What the exercise asks ->
Report only the number of lines in the data below that contain the word "enter".

Material shown ->
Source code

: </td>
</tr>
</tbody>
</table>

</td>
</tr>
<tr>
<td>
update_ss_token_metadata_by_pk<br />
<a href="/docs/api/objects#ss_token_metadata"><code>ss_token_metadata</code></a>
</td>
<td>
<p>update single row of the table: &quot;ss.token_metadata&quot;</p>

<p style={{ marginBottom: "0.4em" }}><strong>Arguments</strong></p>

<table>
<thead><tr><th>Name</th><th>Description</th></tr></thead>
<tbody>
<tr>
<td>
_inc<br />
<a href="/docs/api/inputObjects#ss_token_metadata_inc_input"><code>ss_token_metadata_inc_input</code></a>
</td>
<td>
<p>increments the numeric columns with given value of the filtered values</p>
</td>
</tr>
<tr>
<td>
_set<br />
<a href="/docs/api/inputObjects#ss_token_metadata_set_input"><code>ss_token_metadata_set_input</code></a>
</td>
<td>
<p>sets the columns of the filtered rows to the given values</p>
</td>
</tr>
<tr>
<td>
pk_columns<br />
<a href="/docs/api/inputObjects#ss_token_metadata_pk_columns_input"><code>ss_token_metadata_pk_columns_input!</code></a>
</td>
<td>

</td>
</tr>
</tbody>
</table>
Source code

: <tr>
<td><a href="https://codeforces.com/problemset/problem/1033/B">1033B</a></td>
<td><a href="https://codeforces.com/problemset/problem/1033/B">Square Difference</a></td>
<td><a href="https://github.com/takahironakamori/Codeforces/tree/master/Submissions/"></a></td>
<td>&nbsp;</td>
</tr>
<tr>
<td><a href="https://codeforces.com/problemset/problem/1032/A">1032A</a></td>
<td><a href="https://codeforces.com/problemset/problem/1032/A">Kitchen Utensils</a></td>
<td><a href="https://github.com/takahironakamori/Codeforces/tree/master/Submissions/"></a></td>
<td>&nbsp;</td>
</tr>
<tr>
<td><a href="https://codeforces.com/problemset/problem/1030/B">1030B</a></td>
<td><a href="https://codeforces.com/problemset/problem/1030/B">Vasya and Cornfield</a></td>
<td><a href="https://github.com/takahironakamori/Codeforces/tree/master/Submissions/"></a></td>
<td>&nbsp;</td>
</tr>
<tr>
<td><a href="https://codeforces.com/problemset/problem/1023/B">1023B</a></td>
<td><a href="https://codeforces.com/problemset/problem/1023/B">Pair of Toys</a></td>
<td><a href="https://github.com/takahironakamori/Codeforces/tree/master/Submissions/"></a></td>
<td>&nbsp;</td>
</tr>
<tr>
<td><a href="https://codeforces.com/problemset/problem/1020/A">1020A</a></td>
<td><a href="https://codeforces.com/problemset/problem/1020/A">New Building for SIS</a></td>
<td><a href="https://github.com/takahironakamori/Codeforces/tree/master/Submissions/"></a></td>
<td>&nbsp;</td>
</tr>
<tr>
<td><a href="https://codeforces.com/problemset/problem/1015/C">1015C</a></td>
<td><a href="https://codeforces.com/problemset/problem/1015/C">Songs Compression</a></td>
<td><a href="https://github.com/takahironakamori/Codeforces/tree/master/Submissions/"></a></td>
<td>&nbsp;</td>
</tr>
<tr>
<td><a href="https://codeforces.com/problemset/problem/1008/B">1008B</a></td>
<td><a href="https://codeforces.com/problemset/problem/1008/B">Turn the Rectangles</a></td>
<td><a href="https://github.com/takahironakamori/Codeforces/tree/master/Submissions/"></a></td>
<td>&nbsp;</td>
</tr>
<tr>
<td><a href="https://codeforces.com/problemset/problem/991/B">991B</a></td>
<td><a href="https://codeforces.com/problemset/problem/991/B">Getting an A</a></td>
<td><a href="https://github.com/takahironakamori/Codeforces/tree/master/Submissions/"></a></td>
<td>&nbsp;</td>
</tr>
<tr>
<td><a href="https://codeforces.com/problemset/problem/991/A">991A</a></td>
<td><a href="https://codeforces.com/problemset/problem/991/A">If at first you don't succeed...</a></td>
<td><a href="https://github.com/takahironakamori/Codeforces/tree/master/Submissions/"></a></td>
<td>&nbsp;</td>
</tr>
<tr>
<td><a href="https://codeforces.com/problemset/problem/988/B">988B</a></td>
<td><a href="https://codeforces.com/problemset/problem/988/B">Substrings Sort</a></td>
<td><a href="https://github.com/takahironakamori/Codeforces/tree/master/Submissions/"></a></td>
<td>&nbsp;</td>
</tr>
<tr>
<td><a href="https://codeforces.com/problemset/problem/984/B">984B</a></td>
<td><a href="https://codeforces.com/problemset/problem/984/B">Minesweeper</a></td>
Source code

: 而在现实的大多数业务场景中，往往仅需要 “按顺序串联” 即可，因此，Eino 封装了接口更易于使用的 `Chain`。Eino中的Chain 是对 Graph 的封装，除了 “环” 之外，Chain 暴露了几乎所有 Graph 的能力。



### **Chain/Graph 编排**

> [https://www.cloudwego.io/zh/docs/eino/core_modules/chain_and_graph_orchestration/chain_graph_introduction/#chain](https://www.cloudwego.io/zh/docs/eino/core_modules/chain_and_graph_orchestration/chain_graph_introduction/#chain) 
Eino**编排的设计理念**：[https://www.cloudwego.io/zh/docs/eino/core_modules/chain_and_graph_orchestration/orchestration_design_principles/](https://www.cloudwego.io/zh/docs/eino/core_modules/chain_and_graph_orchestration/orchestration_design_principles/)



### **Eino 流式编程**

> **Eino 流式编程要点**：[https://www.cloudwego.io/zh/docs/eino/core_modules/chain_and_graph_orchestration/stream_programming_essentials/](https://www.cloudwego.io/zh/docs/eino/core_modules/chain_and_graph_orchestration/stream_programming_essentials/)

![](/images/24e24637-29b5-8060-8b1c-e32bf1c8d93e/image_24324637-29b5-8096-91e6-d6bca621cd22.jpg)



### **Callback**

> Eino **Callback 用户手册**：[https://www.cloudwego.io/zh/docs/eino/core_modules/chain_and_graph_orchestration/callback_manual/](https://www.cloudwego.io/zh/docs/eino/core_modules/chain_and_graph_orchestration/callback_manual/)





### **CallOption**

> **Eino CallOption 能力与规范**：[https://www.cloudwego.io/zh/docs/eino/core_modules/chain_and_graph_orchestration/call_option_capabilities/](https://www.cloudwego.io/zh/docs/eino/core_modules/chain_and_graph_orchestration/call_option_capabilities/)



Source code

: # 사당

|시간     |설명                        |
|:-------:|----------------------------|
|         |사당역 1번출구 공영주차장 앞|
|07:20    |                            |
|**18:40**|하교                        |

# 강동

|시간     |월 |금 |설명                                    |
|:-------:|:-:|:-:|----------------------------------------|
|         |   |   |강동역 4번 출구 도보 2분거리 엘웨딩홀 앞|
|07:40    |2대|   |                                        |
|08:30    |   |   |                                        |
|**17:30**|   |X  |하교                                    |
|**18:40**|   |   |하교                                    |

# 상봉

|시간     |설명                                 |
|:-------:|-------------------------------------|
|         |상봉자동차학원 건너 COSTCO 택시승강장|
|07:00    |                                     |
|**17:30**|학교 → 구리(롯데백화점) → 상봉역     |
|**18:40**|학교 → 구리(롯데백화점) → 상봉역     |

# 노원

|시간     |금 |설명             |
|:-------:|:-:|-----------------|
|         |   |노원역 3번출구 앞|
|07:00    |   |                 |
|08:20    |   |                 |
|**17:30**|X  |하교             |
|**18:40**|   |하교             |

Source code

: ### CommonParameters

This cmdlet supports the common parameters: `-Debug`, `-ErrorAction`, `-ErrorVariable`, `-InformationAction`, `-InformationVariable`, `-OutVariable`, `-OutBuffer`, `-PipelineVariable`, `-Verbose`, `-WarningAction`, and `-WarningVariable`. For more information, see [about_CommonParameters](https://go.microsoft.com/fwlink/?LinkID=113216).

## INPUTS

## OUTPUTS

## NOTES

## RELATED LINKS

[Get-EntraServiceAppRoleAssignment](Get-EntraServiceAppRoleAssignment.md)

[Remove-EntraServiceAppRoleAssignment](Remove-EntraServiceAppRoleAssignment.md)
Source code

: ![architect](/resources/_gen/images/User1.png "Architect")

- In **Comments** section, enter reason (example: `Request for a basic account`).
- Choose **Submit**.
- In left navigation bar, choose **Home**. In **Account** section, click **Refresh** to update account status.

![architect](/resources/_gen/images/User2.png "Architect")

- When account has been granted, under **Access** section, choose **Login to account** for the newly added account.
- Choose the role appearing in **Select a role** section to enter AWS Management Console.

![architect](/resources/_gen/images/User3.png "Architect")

Expected answer ->
2